— Вы, наверное, сами поэтессы, — сказала вдруг грустно. — А я учительница в начальной школе. А Миша — врач, единственный на весь поселок. Нам ссуду на дом дали, мы строили сами. И комнаты для жильцов сделали — а чем тут еще заработаешь?
Ей, наверное, казалось, что там, в Москве, — какая-то необычная и радостная жизнь, и совсем невдомек было, что муж, немолодой коротко стриженный здоровяк, весь день возившийся в гараже с железками, играя загорелыми бицепсами под белой майкой, давал ей то, от чего давно уже отказались городские мужья — надежный тыл, совместное сотворение дома. Месить бетон, класть друг на друга известняковые блоки и гладить по волосам белоголового мальчика, весь день мусолящего книжку про Оле-Лукойе — чувствовать жизнь кончиками пальцев и напряжением в мускулах.
Алена долго не могла заснуть и думала о том, что только один-единственный на свете мужчина может научить женщину такому познанию мира — на ощупь, через прикосновения и плотность, текучесть и вязкость. Юные девушки ловят мир восторженными глазами, их еще не коснулось чувство дома, телесность не проявлена, радость летуча. И только тактильный шок чистейшего телесного соития, эти черные ленты Мебиуса и завершающая топологическая инверсия родов делают нас другими. Мы теперь можем терпеливо разминать пальцами тяжкую глину еще несбывшегося, мы преодолеваем сопротивление материала, мы одухотворяем форму, и множество проявленных сущностей отвечают благодарностью. Влажный чернозем выстреливает дурманящими цветами, золотая корочка пирога упоительна еще до дегустации, и крестильная рубашка сына, обшитая кружевом, кажется ангельским оперением. Это наш любовный роман — нас и мира. А мужчина выскальзывает из этих объятий, слияний, прикосновений. Иногда, в минуту слабости, он позволяет дотронуться до себя — поставить горчичники на лихорадочную спину, растереть ноющую поясницу, но потом снова оставляет нас наедине с этим штопаньем, разглаживанием, атласностью, шершавостью, размешиванием, рыхлением, стягиванием в одно и рассеиванием в пространстве. Мы все еще лепим мир — с радостью, но уже в темноте. Мы не то чтобы потеряли зрение — нас предал художник по свету. Почему он забыл про подсветку — пусть багровую, пусть мертвенно-синюю, только бы не совсем во мраке? Куда он отлучился со своего рабочего места — может, выпить с друзьями, хватая развязных девушек за коленки, может, мается от одиночества, сжимая в руке компьютерную мышку? Он будто боится полноты жизни, как некоторые боятся спать на траве под открытым небом…
А может, все не так? Почему именно единственный на свете мужчина? А если не он, то где ловить свет или искать цвет, рдеющий, как улыбка, прелестью духовного отражения? Сон уже путал мысли, Оле-Лукойе брызгал в глаза сладким молоком, из темноты вставали концентрические радуги, обозначая световой тоннель, пробивающий трехмерное пространство, и по нему можно было нестись с такой скоростью, что спектральные цвета сливались в один белый, и влететь в такой сон, о котором не расскажешь никогда и никому…
Что случилось?
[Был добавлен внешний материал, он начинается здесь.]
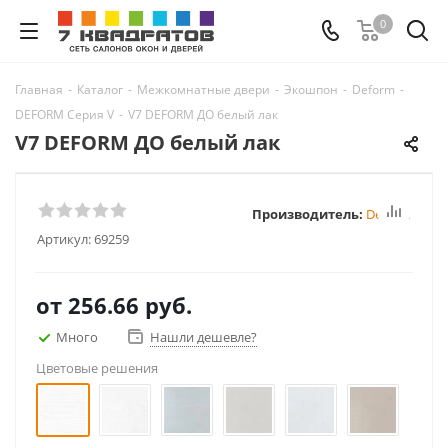
0
Главная
-
Каталог
-
Межкомнатные двери
-
Экошпон
-
Deform
-
DEFORM Серия V
-
V7 DEFORM ДО белый лак
V7 DEFORM ДО белый лак
Производитель:
Deform
Артикул:
69259
от
256.66 руб.
Много
Нашли дешевле?
Цветовые решения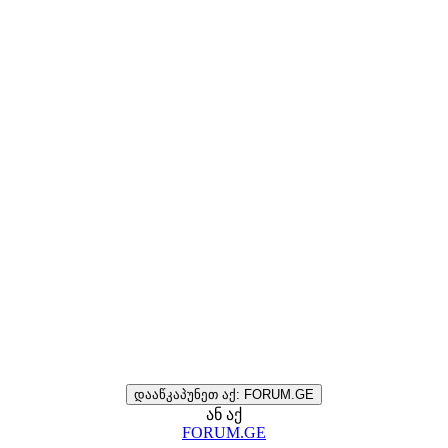
დააწკაპუნეთ აქ: FORUM.GE
ან აქ
FORUM.GE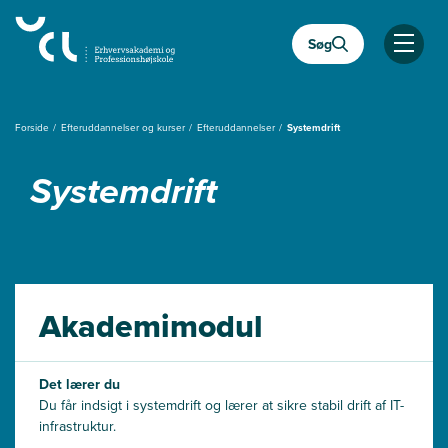
Gå
til
Søg
hovedindhold
Åben
Forside
Efteruddannelser og kurser
Efteruddannelser
Systemdrift
Systemdrift
Akademimodul
Det lærer du
Du får indsigt i systemdrift og lærer at sikre stabil drift af IT-
infrastruktur.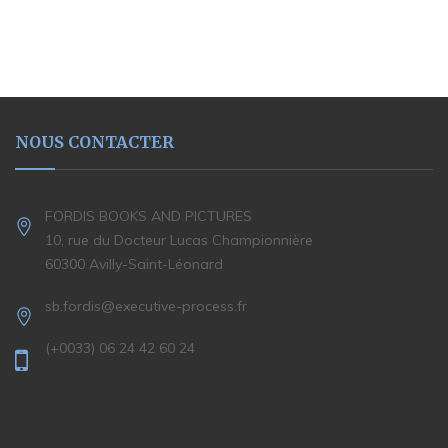
NOUS CONTACTER
FORDIS BOOKS AND PICTURES
10, rue du Docteur Lucas Championnière
60300 Avilly-Saint-Léonard
sb.fordis@executive-process.fr
(+0033) 06 24 42 60 24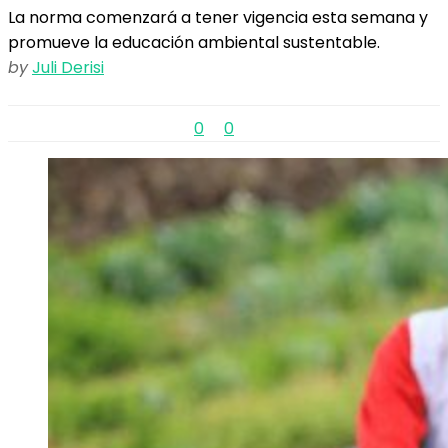
La norma comenzará a tener vigencia esta semana y
promueve la educación ambiental sustentable.
by
Juli Derisi
0
0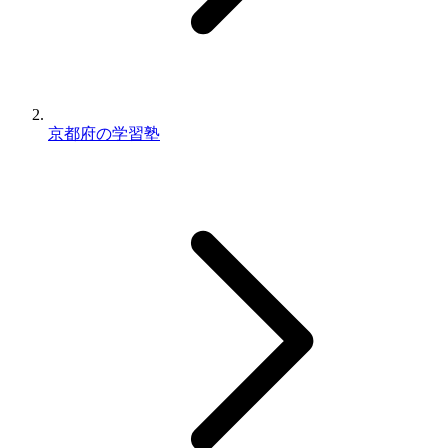
京都府の学習塾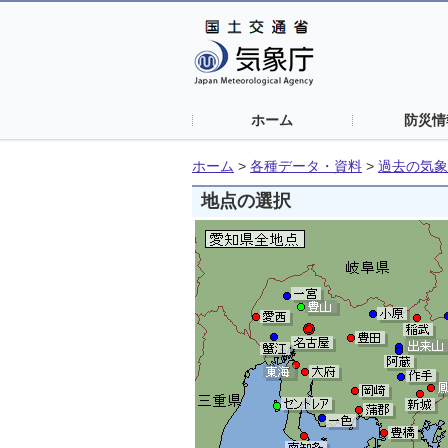
ホーム
防災情
ホーム
>
各種データ・資料
>
過去の気象
地点の選択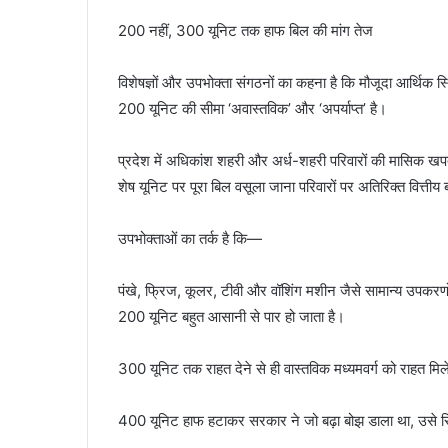
200 नहीं, 300 यूनिट तक हाफ बिल की मांग तेज
विशेषज्ञों और उपभोक्ता संगठनों का कहना है कि मौजूदा आर्थिक स्
200 यूनिट की सीमा ‘अवास्तविक’ और ‘अपर्याप्त’ है।
प्रदेश में अधिकांश शहरी और अर्ध-शहरी परिवारों की मासिक ख
शेष यूनिट पर पूरा बिल वसूला जाना परिवारों पर अतिरिक्त वित्तीय
उपभोक्ताओं का तर्क है कि—
पंखे, फ्रिज, कूलर, टीवी और वॉशिंग मशीन जैसे सामान्य उपकरणो
200 यूनिट बहुत आसानी से पार हो जाता है।
300 यूनिट तक राहत देने से ही वास्तविक मध्यमवर्ग को राहत मि
400 यूनिट हाफ हटाकर सरकार ने जो बढ़ा बोझ डाला था, उसे सि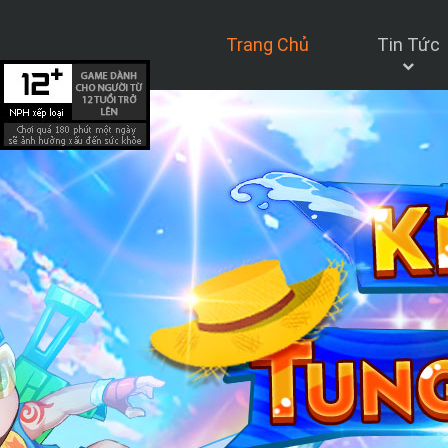
Trang Chủ
Tin Tức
Ничего не случилось, но утром все стало по-другому. Ветер дул с прежним упорством, даже бейсболка Светкина улетела, пришлось ловить ее на самом неудобном участке улицы Волошина — там, где куча битого кирпича смыкалась с большой лужей, — но синих прогалин в небе стало не меньше, чем облаков. Даже позагорать удалось минут двадцать. Горизонт тихо сиял, и ничто не напоминало вчерашнюю феерию. Но художник по свету вчера сработал классно. Они разложили на песке рукопись Светкиной книги, прижали листочки камнями и спорили, тасовали, правили… И все получалось, все складывалось — можно было переставлять слова и строчки, пересыпать в пальцах уже совсем сухой песок, искать редкие оранжевые и фиолетовые ракушки среди обычных серых, зачем-то напихивая их в карманы. А потом еще сгонять в магазин за крымским мускатом, и выпить его из пластиковых стаканов, и хохотать, и фотографировать розовых на закате чаек, и даже обсуждать, какие сувениры из Крыма надо будет привезти внукам.